Sekretaris Jenderal PDI Perjuangan, Hasto Kristiyanto, dijatuhi hukuman 3,5 tahun kurungan penjara terkait kasus suap mantan komisioner KPU, Wahyu Setiawan, dalam perkara penggantian antarwaktu (PAW) anggota DPR periode 2019-2024 untuk Harun Masiku. Djarot Saiful Hidayat, Ketua DPP PDIP, menyoroti adanya kasus-kasus korupsi berskala besar yang seolah terlewat dari perhatian.
Majelis Hakim Pengadilan Tipikor Jakarta menghukum Hasto dengan pidana penjara selama 3 tahun 6 bulan serta denda sebesar Rp 250 juta. Jika denda tersebut tidak dibayarkan, akan diganti dengan pidana kurungan selama 3 bulan. Hasto dinyatakan terbukti melanggar Pasal 5 ayat 1 huruf a UU Tipikor juncto Pasal 55 ayat 1 ke-1 KUHP juncto Pasal 64 ayat 1 KUHP.
Hasto Diduga Sediakan Dana Suap Rp 400 Juta
Pengadilan Tipikor Jakarta meyakini Hasto Kristiyanto terbukti menyediakan dana sebesar Rp 400 juta untuk menyuap Wahyu Setiawan. Dana ini digunakan untuk memuluskan proses penetapan PAW Harun Masiku. Bukti autentik mengenai komunikasi terkait dana operasional Rp 400 juta ini menjadi dasar putusan hakim. Dana tersebut diserahkan oleh Kusnadi, orang kepercayaan Hasto.

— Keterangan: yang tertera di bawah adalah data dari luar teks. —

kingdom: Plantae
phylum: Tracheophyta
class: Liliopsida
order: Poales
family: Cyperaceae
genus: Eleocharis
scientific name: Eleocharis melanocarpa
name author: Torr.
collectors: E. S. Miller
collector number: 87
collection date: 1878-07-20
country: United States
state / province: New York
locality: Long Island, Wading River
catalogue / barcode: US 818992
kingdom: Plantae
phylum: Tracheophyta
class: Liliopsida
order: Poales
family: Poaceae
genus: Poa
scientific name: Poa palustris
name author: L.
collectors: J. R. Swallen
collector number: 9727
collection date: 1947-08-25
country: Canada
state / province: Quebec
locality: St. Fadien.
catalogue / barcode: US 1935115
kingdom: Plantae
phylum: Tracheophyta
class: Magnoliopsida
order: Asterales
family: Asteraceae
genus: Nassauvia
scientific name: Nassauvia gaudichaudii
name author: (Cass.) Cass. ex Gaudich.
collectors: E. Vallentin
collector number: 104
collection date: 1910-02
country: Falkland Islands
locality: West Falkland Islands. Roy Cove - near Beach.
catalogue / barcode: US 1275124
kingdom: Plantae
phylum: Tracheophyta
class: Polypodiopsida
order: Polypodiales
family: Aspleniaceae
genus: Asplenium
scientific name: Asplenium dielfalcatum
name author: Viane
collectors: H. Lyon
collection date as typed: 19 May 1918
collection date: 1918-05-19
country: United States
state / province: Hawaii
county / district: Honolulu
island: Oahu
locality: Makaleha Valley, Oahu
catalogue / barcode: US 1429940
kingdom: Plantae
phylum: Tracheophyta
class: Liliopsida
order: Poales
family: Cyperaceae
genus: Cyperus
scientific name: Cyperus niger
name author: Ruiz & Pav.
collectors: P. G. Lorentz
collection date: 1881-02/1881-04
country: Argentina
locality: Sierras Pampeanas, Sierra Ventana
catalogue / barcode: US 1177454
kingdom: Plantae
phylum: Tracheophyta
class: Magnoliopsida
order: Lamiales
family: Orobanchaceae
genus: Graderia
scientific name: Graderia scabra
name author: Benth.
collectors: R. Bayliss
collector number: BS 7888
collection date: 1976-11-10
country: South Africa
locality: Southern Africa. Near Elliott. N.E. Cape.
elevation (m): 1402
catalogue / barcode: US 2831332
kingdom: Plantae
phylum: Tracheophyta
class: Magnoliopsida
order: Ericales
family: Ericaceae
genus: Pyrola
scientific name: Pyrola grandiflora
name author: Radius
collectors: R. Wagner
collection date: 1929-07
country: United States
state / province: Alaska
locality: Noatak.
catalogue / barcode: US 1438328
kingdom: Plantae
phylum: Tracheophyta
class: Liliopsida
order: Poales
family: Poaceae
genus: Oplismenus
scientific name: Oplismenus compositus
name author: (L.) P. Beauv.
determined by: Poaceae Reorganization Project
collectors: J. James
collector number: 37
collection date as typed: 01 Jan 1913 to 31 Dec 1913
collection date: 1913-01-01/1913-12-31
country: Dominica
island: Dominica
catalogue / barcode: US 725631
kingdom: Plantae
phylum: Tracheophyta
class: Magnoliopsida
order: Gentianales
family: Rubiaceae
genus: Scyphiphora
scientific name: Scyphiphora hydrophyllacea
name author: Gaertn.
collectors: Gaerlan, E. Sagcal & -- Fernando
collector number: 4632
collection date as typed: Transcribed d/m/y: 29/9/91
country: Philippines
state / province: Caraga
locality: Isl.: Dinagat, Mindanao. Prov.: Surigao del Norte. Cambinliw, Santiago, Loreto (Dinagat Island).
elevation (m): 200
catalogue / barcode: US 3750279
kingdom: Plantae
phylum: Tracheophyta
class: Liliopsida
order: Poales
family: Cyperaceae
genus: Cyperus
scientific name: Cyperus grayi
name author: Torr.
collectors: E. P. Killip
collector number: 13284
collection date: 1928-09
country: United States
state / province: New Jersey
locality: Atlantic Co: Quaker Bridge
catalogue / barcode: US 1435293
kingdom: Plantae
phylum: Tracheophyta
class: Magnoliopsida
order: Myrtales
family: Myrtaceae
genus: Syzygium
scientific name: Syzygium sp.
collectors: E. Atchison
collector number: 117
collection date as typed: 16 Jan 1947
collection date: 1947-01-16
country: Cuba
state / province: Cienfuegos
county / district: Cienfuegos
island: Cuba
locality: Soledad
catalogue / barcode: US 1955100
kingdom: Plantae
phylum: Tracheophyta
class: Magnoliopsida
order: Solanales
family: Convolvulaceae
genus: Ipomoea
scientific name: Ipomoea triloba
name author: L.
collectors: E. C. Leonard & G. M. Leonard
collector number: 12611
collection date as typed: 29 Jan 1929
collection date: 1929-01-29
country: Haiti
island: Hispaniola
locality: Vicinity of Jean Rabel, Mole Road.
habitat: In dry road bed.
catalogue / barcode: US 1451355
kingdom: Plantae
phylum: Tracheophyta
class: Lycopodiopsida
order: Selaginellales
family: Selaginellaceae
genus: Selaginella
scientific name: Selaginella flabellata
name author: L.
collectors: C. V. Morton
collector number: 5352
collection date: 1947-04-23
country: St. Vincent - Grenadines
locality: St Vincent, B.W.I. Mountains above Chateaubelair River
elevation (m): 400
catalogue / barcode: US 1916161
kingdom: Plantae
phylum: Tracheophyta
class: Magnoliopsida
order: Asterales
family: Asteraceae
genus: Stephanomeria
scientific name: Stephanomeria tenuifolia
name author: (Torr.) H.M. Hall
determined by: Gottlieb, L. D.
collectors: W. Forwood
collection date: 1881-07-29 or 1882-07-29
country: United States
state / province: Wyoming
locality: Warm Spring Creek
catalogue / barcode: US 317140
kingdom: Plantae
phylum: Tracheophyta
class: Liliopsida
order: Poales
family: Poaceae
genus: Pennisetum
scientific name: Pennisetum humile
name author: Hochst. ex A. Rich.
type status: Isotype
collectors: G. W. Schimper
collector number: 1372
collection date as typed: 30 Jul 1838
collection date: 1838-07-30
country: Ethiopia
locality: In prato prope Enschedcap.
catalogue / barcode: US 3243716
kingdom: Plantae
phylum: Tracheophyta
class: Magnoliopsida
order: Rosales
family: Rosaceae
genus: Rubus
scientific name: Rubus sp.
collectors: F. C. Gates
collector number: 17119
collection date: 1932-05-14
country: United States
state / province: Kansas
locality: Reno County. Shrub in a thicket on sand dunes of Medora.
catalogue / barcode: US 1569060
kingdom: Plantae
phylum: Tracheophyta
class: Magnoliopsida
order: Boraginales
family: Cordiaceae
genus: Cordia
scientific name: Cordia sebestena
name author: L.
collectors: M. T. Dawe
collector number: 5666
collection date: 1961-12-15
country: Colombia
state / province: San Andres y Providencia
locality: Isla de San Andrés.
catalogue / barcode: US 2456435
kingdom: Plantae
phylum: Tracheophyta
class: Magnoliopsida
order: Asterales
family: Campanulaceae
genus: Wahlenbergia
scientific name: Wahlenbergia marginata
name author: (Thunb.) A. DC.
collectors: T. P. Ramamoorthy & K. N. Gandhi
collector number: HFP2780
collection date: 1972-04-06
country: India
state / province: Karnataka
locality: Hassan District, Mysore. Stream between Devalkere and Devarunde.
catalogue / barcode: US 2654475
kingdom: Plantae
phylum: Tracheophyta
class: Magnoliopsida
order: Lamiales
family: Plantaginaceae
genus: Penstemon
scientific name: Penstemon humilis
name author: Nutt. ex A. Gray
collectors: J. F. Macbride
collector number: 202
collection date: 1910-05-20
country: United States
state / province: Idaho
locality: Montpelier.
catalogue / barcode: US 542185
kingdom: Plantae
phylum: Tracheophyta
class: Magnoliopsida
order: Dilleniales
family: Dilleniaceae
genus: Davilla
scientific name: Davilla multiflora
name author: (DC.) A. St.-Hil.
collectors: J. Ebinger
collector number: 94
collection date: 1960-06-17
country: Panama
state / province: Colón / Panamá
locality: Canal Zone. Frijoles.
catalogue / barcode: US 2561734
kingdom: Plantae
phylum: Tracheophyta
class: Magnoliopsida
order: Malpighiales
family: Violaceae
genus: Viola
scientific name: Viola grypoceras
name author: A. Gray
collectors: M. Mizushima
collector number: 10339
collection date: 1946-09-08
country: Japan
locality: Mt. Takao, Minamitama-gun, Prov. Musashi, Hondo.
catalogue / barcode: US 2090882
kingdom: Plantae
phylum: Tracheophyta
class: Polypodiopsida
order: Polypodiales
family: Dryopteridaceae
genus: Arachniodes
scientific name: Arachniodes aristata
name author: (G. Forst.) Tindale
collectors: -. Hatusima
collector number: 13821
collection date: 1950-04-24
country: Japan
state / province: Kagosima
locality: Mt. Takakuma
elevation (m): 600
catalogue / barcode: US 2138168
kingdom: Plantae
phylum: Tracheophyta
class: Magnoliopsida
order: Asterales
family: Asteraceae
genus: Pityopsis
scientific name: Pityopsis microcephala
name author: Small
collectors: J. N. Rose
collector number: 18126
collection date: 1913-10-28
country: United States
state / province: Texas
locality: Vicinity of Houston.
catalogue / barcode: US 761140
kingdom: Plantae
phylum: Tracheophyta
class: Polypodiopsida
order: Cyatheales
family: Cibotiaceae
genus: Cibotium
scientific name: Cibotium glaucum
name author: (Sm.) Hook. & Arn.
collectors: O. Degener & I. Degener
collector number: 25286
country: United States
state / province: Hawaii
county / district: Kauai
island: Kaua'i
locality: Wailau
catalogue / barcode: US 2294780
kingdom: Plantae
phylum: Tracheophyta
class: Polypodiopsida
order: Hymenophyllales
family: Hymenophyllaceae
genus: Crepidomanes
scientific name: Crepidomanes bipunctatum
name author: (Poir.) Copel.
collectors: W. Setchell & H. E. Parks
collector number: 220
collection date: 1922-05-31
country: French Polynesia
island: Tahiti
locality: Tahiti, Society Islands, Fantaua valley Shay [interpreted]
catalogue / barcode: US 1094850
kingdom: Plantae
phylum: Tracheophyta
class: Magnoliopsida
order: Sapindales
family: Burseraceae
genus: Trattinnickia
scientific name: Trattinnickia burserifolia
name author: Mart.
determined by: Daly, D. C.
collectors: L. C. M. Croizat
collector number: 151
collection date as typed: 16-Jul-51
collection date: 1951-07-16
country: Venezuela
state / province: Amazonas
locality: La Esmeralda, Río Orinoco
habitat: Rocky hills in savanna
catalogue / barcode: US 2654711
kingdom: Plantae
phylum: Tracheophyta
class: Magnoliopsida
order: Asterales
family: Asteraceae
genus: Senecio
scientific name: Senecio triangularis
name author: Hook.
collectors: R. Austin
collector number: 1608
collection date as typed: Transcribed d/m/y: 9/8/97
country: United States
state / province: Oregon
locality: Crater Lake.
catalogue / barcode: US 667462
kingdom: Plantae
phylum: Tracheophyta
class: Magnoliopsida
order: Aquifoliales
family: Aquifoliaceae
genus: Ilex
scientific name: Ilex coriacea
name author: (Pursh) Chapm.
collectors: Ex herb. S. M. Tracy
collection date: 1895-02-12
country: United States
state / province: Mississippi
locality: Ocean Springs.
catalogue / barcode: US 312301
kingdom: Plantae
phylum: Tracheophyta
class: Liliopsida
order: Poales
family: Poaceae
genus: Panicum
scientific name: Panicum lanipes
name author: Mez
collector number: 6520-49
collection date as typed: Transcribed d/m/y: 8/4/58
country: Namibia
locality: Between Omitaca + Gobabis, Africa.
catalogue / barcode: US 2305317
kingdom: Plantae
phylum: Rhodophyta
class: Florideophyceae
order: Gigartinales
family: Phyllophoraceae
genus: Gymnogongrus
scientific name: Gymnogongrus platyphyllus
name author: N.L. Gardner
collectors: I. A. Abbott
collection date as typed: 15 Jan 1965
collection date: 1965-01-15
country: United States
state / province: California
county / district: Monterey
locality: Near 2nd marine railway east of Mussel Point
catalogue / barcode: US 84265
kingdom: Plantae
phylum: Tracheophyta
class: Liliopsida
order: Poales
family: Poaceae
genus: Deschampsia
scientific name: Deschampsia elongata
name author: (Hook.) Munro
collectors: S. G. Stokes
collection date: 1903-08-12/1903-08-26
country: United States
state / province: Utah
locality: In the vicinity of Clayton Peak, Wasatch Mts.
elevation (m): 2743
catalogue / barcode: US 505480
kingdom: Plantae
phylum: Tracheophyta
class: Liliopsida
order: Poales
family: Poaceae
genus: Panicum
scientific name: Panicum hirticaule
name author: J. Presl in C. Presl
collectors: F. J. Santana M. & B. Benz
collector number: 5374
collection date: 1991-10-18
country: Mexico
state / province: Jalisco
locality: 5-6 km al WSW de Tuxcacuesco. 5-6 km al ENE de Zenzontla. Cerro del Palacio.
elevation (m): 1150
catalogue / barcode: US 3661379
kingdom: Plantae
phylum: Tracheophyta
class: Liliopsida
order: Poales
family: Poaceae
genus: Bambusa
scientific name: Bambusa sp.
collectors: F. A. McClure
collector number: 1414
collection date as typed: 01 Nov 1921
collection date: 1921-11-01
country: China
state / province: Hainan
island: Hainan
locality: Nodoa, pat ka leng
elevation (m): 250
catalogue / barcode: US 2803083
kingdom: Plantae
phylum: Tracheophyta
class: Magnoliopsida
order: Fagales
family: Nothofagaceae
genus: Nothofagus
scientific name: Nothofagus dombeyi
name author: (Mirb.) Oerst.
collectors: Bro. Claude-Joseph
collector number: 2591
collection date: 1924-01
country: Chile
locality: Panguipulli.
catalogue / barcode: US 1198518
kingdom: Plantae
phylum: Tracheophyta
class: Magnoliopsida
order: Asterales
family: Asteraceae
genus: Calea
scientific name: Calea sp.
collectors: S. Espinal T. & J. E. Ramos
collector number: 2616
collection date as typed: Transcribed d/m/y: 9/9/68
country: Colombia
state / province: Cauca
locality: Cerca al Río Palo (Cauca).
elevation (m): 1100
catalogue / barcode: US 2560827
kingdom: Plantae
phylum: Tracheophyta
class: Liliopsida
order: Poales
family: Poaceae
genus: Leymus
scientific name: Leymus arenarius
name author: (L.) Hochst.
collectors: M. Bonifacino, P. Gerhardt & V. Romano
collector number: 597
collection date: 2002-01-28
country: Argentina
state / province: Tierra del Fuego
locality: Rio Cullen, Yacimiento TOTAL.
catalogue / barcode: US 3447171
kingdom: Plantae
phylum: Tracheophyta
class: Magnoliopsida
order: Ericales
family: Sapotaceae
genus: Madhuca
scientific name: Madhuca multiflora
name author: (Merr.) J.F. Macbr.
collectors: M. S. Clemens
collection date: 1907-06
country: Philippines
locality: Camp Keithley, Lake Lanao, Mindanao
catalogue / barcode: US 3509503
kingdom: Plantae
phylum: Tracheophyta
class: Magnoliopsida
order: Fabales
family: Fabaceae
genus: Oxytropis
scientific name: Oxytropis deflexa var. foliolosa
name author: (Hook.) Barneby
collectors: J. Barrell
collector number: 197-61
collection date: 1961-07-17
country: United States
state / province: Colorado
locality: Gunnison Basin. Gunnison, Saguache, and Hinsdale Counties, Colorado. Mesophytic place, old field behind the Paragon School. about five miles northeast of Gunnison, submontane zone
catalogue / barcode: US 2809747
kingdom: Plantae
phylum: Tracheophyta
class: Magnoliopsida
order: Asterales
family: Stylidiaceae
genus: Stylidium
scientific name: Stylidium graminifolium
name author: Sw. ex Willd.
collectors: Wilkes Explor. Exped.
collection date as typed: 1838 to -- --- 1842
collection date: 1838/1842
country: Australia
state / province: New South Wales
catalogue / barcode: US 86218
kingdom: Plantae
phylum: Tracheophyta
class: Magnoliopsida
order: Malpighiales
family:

PDIP Minta Harun Masiku Segera Ditangkap
Djarot Saiful Hidayat menyampaikan bahwa akan lebih adil jika Harun Masiku juga segera ditangkap. Ia menganggap vonis yang dijatuhkan kepada Hasto belum sepenuhnya adil. Djarot juga menyinggung adanya nuansa politik dalam kasus yang menjerat Hasto, dan menyebutnya sebagai tahanan politik. Meskipun demikian, PDIP menghormati putusan pengadilan. Posisi Hasto sebagai Sekretaris Jenderal PDIP saat ini belum berubah dan akan ditentukan dalam kongres mendatang.
Korupsi Besar Diabaikan?
Djarot juga menyinggung dugaan kriminalisasi terhadap Hasto, dengan menyebutkan adanya kasus-kasus korupsi besar yang justru tidak ditangani dengan optimal, seperti kasus di Sumatera Utara dan Blok Medan. Ia mengkritik praktik hukum yang dinilainya tebang pilih, di mana pihak yang mengkritik atau berbeda pendapat justru dikriminalisasi. Djarot menekankan bahwa korupsi, kolusi, dan nepotisme kini semakin terang-terangan terjadi, dan mengingatkan agar kekuasaan tidak disalahgunakan. Ia menambahkan bahwa seseorang boleh menginginkan kekuasaan atau kekayaan, tetapi tidak dengan cara yang merugikan rakyat atau melanggar konstitusi.